### What you have to do
Each line of the data holding "yang" should be found and copied.

-=-=-

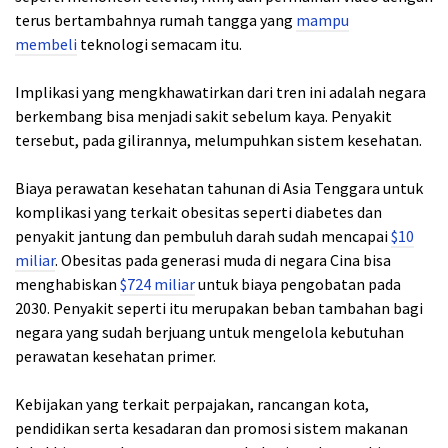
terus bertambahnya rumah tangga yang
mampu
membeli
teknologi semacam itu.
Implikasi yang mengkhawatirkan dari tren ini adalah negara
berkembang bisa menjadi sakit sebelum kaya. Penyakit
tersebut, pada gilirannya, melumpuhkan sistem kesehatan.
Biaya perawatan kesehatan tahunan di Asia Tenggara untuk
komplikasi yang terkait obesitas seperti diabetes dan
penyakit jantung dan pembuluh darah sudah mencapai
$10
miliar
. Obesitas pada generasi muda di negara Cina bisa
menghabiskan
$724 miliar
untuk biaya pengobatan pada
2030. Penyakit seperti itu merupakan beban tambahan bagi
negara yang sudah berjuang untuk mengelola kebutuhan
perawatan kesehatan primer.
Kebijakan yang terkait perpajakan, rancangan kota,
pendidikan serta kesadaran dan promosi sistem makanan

-=-=-

### Reply
terus bertambahnya rumah tangga yang
Implikasi yang mengkhawatirkan dari tren ini adalah negara
komplikasi yang terkait obesitas seperti diabetes dan
negara yang sudah berjuang untuk mengelola kebutuhan
Kebijakan yang terkait perpajakan, rancangan kota,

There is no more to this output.